Long-read sequencing reveals chromothripsis in a molecularly unsolved case of Cornelia de Lange syndrome

Ilaria Bestetti; Milena Crippa; Alessandra Sironi; Matteo Bellini; Francesca Tumiatti; Sara Ballabio; Ferruccio Ceriotti; Luigi Memo; Maria Iascone; Lidia Larizza; Palma Finelli

doi:10.3389/fgene.2024.1358334

Long-read sequencing reveals chromothripsis in a molecularly unsolved case of Cornelia de Lange syndrome

Front Genet. 2024 Mar 13:15:1358334. doi: 10.3389/fgene.2024.1358334. eCollection 2024.

Authors

Affiliations

¹ SC Patologia Clinica, SS Laboratorio Genetica Medica, Fondazione IRCCS Ca' Granda Ospedale Maggiore Policlinico, Milano, Italy.
² Laboratorio Sperimentale di Ricerche di Citogenetica Medica e Genetica Molecolare, IRCCS Istituto Auxologico Italiano, Milano, Italy.
³ Laboratorio di Genetica Medica, ASST Papa Giovanni XXIII, Bergamo, Italy.
⁴ SC Genetica Medica, IRCCS Burlo Garofolo, Trieste, Italy.
⁵ Dipartimento di Biotecnologie Mediche e Medicina Traslazionale, Università degli Studi di Milano, Milano, Italy.

Abstract

Thanks to a long-read sequencing (LRS) approach, in this study, we have reported a molecularly solved case of a proband with a clinical diagnosis of Cornelia de Lange syndrome (CDLS), which is a multisystemic disorder whose causative molecular defects involve cohesin complex genes, with NIPBL located at 5p13.2 accounting for approximately 50%-60% of CDLS cases. The first-tier tests revealed an abnormal karyotype 46,XY,t(5;15)(p13;q25)dn and a preserved NIPBL sequencing. Copy number variants (CNVs) at the translocation breakpoints, in disease genes, or in probably pathogenic loci were excluded by a-CGH analysis. Through fluorescence in situ hybridization (FISH) analysis on derivative chromosome 5, the breakpoint was relocated 3 Mb far from NIPBL 5'UTR, which seemed fully maintained as FISH-probe mapping to the gene showed no split signals. Moreover, tri-color FISH revealed an apparently balanced paracentric inversion including NIPBL on derivative 5. Based on the strong clinical suspicion, we evaluated the NIPBL transcript by RT-qPCR that revealed a normal amount of transcript till exon 22 and a halved amount of the transcript from exon 23 to 3'UTR, indicating the expression of a truncated transcript probably leading to a defective protein. Despite RT-qPCR confirmed the patient's CDLS clinical diagnosis, the molecular mechanism underlying this event remained to be an unsolved challenge for years. The LRS approach with nanopore technologies was able to fill the gap in this complex scenario and highlighted a chromothripsis event marked out at 5p13.2 by 36 breaks clustered in a 7.3-Mb region. The NIPBL gene was disrupted by 16 breaks and the resulting fragments were relocated in different positions and orientations. LRS confirmed the previous findings, and it has been proven to be crucial to define the complex chromosomal rearrangement in this patient which escaped current diagnostic investigations. Its application in the clinical practice will contribute to solve the unsolved.
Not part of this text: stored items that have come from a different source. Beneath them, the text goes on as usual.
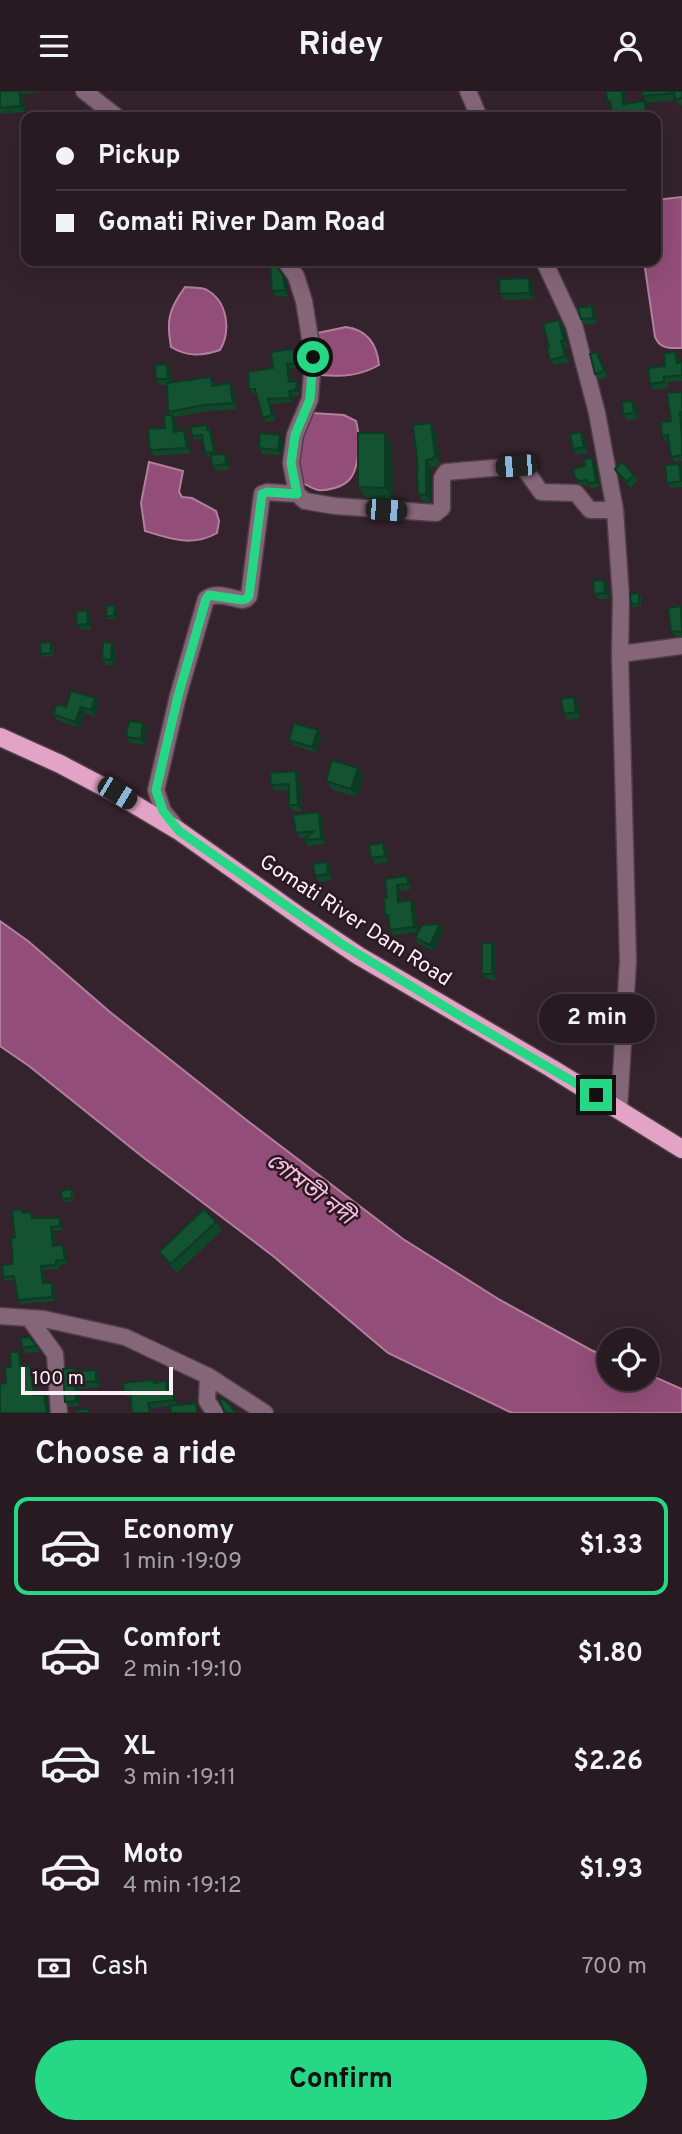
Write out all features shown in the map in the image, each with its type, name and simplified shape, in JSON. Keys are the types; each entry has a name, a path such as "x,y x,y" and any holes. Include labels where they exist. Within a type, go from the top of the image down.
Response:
{"main road":[{"name":"Gomati River Dam Road","path":"0,737 117,793 179,831 359,955 682,1149"}],"street":[{"path":"84,91 111,112"},
{"path":"468,91 477,112"},
{"path":"288,266 296,277 304,301 313,357 310,399 295,435 291,463 297,494"},
{"path":"546,266 574,325 597,413 615,510 621,598 628,961 619,1109"},
{"path":"179,831 163,811 156,790 178,696 206,599 209,595 242,600 249,596 262,494 297,494 305,501 335,506 436,513 442,508 442,478 446,472 516,466 524,468 541,492 576,493 590,510 615,510"},
{"path":"620,654 682,646"},
{"path":"0,1315 44,1319 125,1337 208,1376 265,1413"},
{"path":"29,1318 55,1353 59,1413"},
{"path":"208,1376 207,1401 215,1413"}],"water":[{"path":"682,197 682,348 663,346 655,337 645,266 661,266 661,199"},
{"path":"185,287 207,290 214,295 223,309 226,334 220,350 195,355 171,347 170,315"},
{"path":"346,327 360,331 370,339 379,365 351,375 321,375 316,363 317,333"},
{"path":"312,413 344,415 356,421 358,443 353,475 343,485 335,488 318,490 308,486 303,483 296,467 299,430"},
{"path":"149,462 183,471 179,492 182,497 192,498 216,511 219,521 217,533 190,541 145,531 141,503"},
{"name":"গোমতী নদী","path":"0,921 249,1122 403,1239 500,1300 597,1353 597,1391 660,1391 660,1379 682,1389 682,1413 512,1413 388,1353 273,1256 0,1046"}],"building":[{"path":"0,91 19,91 21,106 0,108"},
{"path":"606,91 622,91 623,104 645,101 646,112 612,112 610,101 607,101"},
{"path":"642,91 682,91 682,98 675,99 674,93 643,96"},
{"path":"270,266 276,266 283,275 285,290 272,291"},
{"path":"529,278 530,293 500,294 499,279"},
{"path":"592,306 593,318 581,319 578,308"},
{"path":"559,320 565,356 550,360 543,324"},
{"path":"293,349 296,363 287,364 289,382 297,381 296,390 289,391 290,398 268,399 272,415 263,418 255,389 249,389 248,372 273,368 271,352"},
{"path":"597,352 604,371 595,374 590,354"},
{"path":"675,352 677,363 682,362 682,375 664,377 664,382 650,384 648,368 665,366 664,353"},
{"path":"167,364 168,379 156,379 155,365"},
{"path":"211,377 212,386 230,383 233,403 168,412 167,383"},
{"path":"682,392 682,455 671,457 668,435 662,436 661,422 671,421 667,393"},
{"path":"632,401 634,413 623,414 622,402"},
{"path":"164,415 172,415 174,432 184,430 187,448 150,450 148,429 165,428"},
{"path":"431,423 435,456 426,460 426,495 418,494 413,425"},
{"path":"207,425 214,452 205,453 202,435 192,436 191,427"},
{"path":"581,432 584,447 573,449 570,434"},
{"path":"260,433 280,435 278,450 259,448"},
{"path":"358,433 385,433 385,488 358,487"},
{"path":"225,454 226,464 212,466 211,455"},
{"path":"592,458 596,482 588,483 587,480 580,481 575,478 573,469 585,466 584,459"},
{"path":"622,462 634,475 627,482 615,469"},
{"path":"679,464 681,481 667,483 665,465"},
{"path":"604,580 605,593 594,594 593,581"},
{"path":"639,593 639,604 631,604 630,594"},
{"path":"107,605 115,606 114,616 106,616"},
{"path":"681,606 682,632 671,631 668,608"},
{"path":"87,610 88,624 77,625 76,612"},
{"path":"51,642 51,653 41,654 40,643"},
{"path":"103,642 112,643 111,660 102,659"},
{"path":"71,691 95,698 91,710 81,707 75,722 53,714 57,704 66,707"},
{"path":"574,697 576,712 564,714 561,699"},
{"path":"129,721 143,723 141,739 126,737"},
{"path":"294,723 318,730 312,747 289,740"},
{"path":"332,760 358,768 351,789 326,781"},
{"path":"296,771 298,805 289,805 289,784 271,785 270,773"},
{"path":"319,812 321,839 304,840 314,831 296,833 293,815"},
{"path":"383,843 385,856 371,858 369,845"},
{"path":"327,862 328,874 315,876 313,864"},
{"path":"407,876 408,884 397,885 398,902 411,900 414,927 390,930 388,915 385,915 385,879"},
{"path":"440,924 430,945 415,938 422,925"},
{"path":"482,943 492,943 492,974 482,974"},
{"path":"72,1189 72,1198 62,1199 61,1191"},
{"path":"22,1209 22,1213 31,1212 32,1218 60,1218 60,1226 51,1227 53,1246 63,1245 65,1260 56,1261 56,1265 41,1266 43,1283 52,1283 52,1297 18,1300 14,1276 3,1277 2,1265 13,1264 11,1238 15,1238 12,1211"},
{"path":"204,1209 216,1222 171,1264 159,1252"},
{"path":"30,1337 36,1346 22,1348 21,1338"},
{"path":"10,1352 19,1352 20,1366 30,1366 34,1395 44,1395 47,1413 0,1413 0,1384 6,1383 5,1367 11,1367"},
{"path":"74,1368 74,1372 96,1370 96,1381 75,1383 76,1401 65,1402 63,1369"},
{"path":"154,1380 154,1383 166,1381 167,1393 173,1392 174,1400 148,1403 150,1413 132,1413 130,1391 124,1392 123,1383"},
{"path":"222,1398 236,1413 225,1413 220,1401"},
{"path":"196,1403 197,1413 171,1413 170,1406"},
{"path":"89,1409 89,1413 76,1413 76,1410"}],"route":[{"path":"313,357 310,399 295,435 291,463 297,494 262,494 249,596 242,600 209,595 206,599 166,744 156,790 158,801 179,831 302,918 359,955 596,1095"}]}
Keywords: Cornelia de Lange syndrome; NIPBL; RT-qPCR; bkps mapping; chromothripsis; complex chromosomal rearrangement; long-read sequencing; translocation.

Grants and funding

The author(s) declare that financial support was received for the research, authorship, and/or publication of this article. This study was partially supported by the Italian Ministry of Health “Ricerca Corrente” (RC2023-500/03) provided to Fondazione IRCCS Ca’ Granda Ospedale Maggiore Policlinico and was partially funded by Italian Ministry of Health grants “Ricerca Corrente” (08C001_2010, 08C101_2011, and 08C622_2016) provided to IRCCS Istituto Auxologico Italiano.